(PROVIDED PASSAGE Opens)

Introduction

Amyotrophic lateral sclerosis (ALS) is a neurological disease characterized pathologically by degeneration of upper and lower motor neurons. The clinical course is inexorably aggressive in the vast majority of cases and results in death within 4–5 years from disease onset [21]. Approximately 90% of all ALS cases arise sporadically, and the cause of sporadic ALS (SALS) remains unknown. Etiological considerations have included acquired superoxide dismutase 1 (SOD1) abnormalities, glutamate toxicity, oxidative stress, mitochondrial dysfunction, neurofilament abnormalities, genetic factors, viral infections, paraneoplastic disease, and autoimmune phenomena [8, 17, 19, 20, 26, 29].

In the past, autoimmune mechanisms in ALS were considered important because 5–10% of ALS cases are associated with paraproteins [22, 25, 30]. Further, an immune model of the disease was developed by immunizing experimental animals with purified populations of spinal motor neurons [11]. However, the autoimmune hypothesis has not developed further, and immunosuppressive treatment has not had a therapeutic effect in patients with ALS [2, 4, 10].

Monoclonal gammopathies if associated with neurological diseases may provide important information about putative neural antigens [24]. Investigation of monoclonal antibodies in human disease is important because the monoclonality implies antigenic specificity. In diseases other than ALS, previous investigation of monoclonal antibodies has led to the discovery of anti-MAG antibody-associated neuropathy [15] and to the diseases associated with anti-GM1 antibodies [23]. Also, the target of the monoclonal gammopathy may help identify a key neuronal receptor or protein that is critical for motor neuron integrity. Disruption of its structure or function by any mechanism may lead to motor neuron death.

This study is based on the investigation of an IgA monoclonal antibody (MAb) associated with an autopsy-confirmed sporadic ALS patient. The clinical and immunopathological findings in our index patient were previously described [13, 24]. Briefly, the index patient was a 75-year-old female who presented with a 2-year history of muscle wasting, weakness, and bilateral Babinsky responses. Electromyographic findings were diagnostic of ALS, and the patient died of an unrelated cardiac arrhythmia. Autopsy confirmed the clinical diagnosis, and, in addition, the IgA MAb was present in surviving neurons and large neurites of the ventral horn. Our initial studies also found by immunocytochemistry that the IgA MAb bound the surface of neuroblastoma cells in culture and by Western blot reacted with a 65-kDa protein. The MAb also cross-reacted with the high molecular weight neurofilament protein (NFH). Our current investigations suggest that the 65-kDa protein is the electron transport chain enzyme, flavin adenine dinucleotide (FAD) synthetase. We extended these investigations to determine whether similar electron transport chain abnormalities occurred in other ALS patients.

(PROVIDED PASSAGE Closes)
(SOURCE INFORMATION Opens)

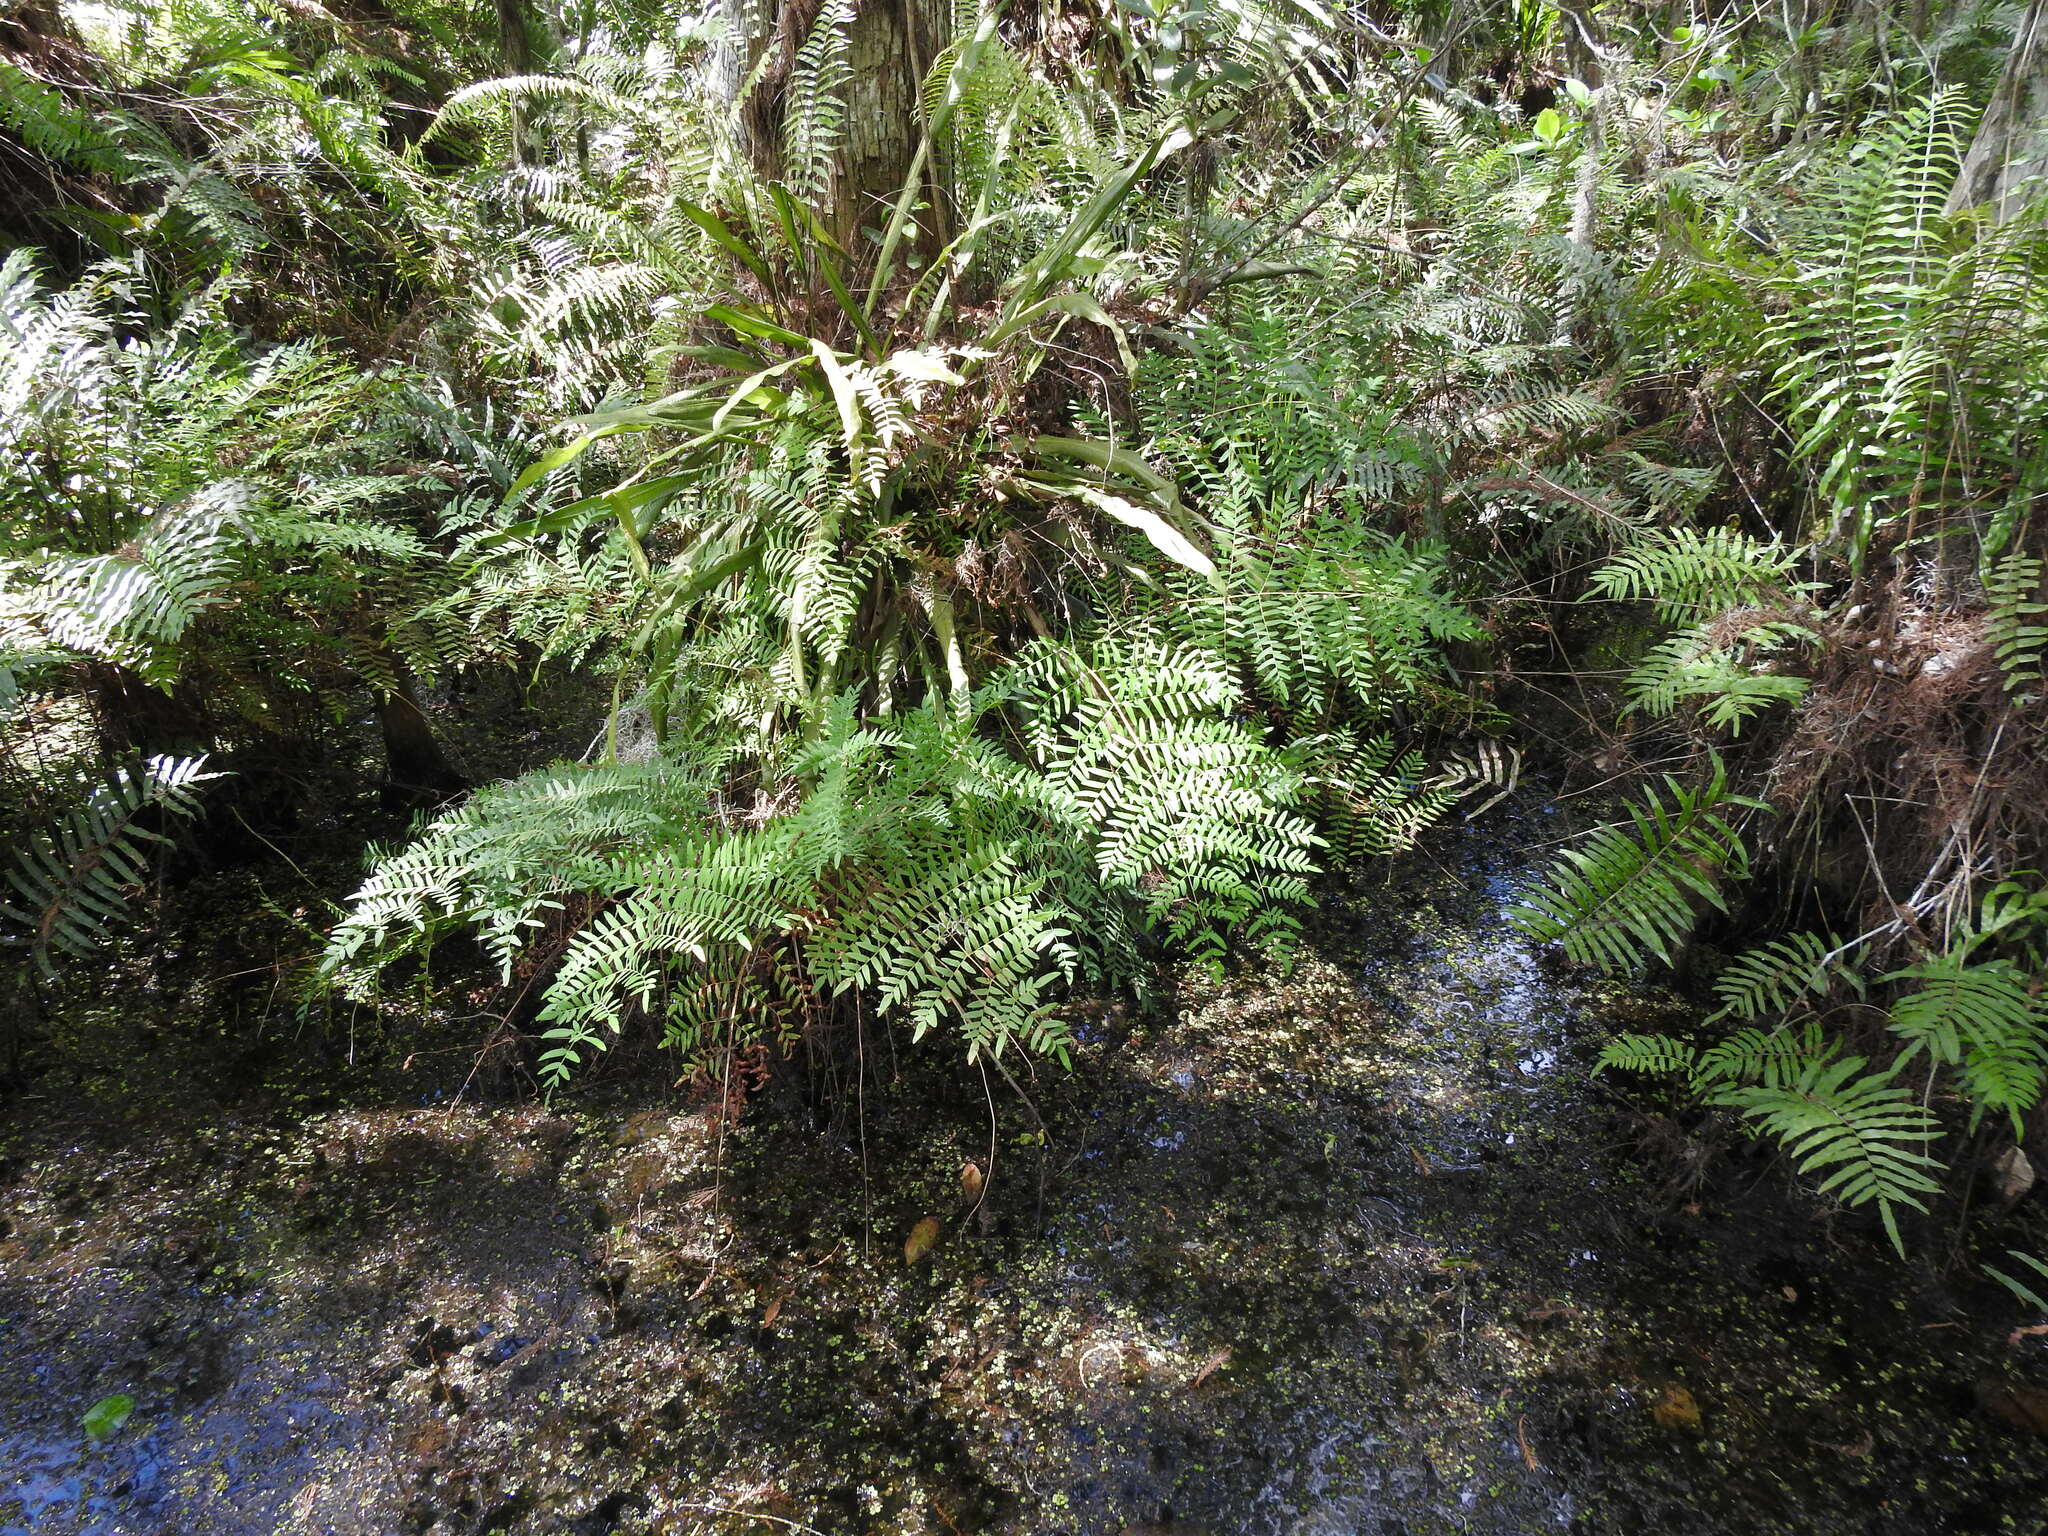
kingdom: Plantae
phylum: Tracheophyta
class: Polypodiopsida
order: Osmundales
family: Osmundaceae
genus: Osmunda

(SOURCE INFORMATION Closes)
(SOURCE INFORMATION Opens)

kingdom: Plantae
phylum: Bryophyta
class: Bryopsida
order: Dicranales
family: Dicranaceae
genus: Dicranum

(SOURCE INFORMATION Closes)

- [TASKS]:
(1) Summarize the introduction on amyotrophic lateral sclerosis in two sentences.
(2) According to the introduction on amyotrophic lateral sclerosis, which protein did the IgA monoclonal antibody cross-react with?
(3) Continue the introduction on amyotrophic lateral sclerosis from its last sentence.

- [SOLVED TASKS]:
(1) Amyotrophic lateral sclerosis is a neurological disease in which upper and lower motor neurons degenerate; most cases are sporadic and of unknown cause, and although autoimmune mechanisms were once considered important, immunosuppressive treatment has not helped patients. This study investigates an IgA monoclonal antibody from an autopsy-confirmed sporadic ALS patient, whose 65-kDa target appears to be the electron transport chain enzyme FAD synthetase, and extends the work to ask whether similar electron transport chain abnormalities occur in other ALS patients.

(2) The high molecular weight neurofilament protein (NFH).

(3)
Methods

Cellular Proliferation ELISA Assay

The Cell Proliferation ELISA Assay was purchased from Amersham Pharmacia Biotech (http://www.apbiotech.com). All procedures were performed as described in the manual. In summary, the assay is based on incorporation of the thymidine analogue BrdU into the DNA of proliferating cells. Cells are grown in microtiter plates at a density of 3.5 × 104 cells/ml with control or index patient sera for 53 h. BrdU was then added and incubated for an additional 22 h. Cells are grown in a 37°C humidified incubator with 5% CO2 in DMEM supplemented with 10% FCS. Cells are then washed, fixed, DNA denatured, and permeablized. Incorporated BrdU is detected by peroxidase-labeled anti-BrdU antibodies. The substrate reaction is detected at 450 nm in microtiter plate spectrophotometer. Each experimental condition was done in triplicate. This assay was designed to determine the effects of the IgA MAb on neuronal proliferation and to compare the inhibition to that seen with control serum.

Generation and screening of cDNA library

Procedures for cDNA cloning and screening were performed as described in detail in Lambda ZAP cDNA Synthesis Kit (Stratagene, catalog no. 239616) and the picoBlue Immunoscreening Kit (Startagene, catalog no. 200372). In brief, first strand cDNA was synthesized from 5 µg of LAN-5 cell line mRNA (Micro-FastTrack Kit, Invitrogen, catalog no. K1520-02). The resulting phage titers were 1.4 × 107 pfu/ml for the initial library and 4.2 × 1010 pfu/ml for the amplified library. Twenty-four 150 × 20-mm plates were screened and yielded three positive clones. All clones were purified until all plaques were positive. Patient plasma was screened at a 1:1,000 dilution. Secondary affinity purified alkaline phosphatase conjugated goat anti-human IgA antibodies (Cappel, catalog no. 59286) were also used at 1:1,000. Plasmid purification was performed using Qiagen’s Plasmid Mini Kit (catalog no. 12125).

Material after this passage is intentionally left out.